[Stored data entries]
————————

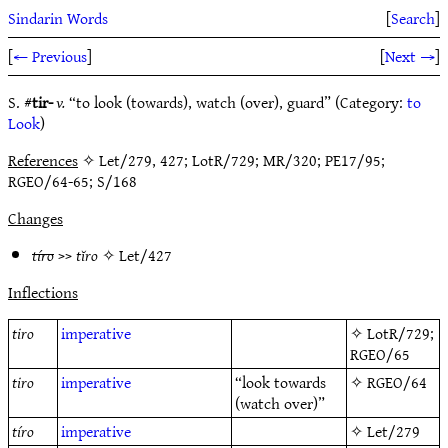
Sindarin Words
[
Search
]
[
← Previous
]
[
Next →
]
S. #
tir-
v.
“to look (towards), watch (over), guard” (Category:
to
Look
)
References
✧ Let/279, 427; LotR/729; MR/320; PE17/95;
RGEO/64-65; S/168
Changes
tíro
>>
tĭro
✧
Let/427
Inflections
tiro
imperative
✧
LotR/729
;
RGEO/65
tiro
imperative
“look towards
✧
RGEO/64
(watch over)”
tíro
imperative
✧
Let/279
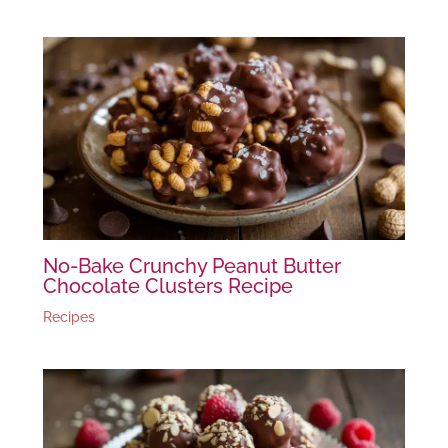
No-Bake Crunchy Peanut Butter
Chocolate Clusters Recipe
Recipes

————————

▶ [WHAT IS BEING ASKED]
Identify each line in the material that contains the string "over", and copy those lines.

▶ [ANSWER BOX]
“to look (towards), watch (over), guard” (Category:
(watch over)”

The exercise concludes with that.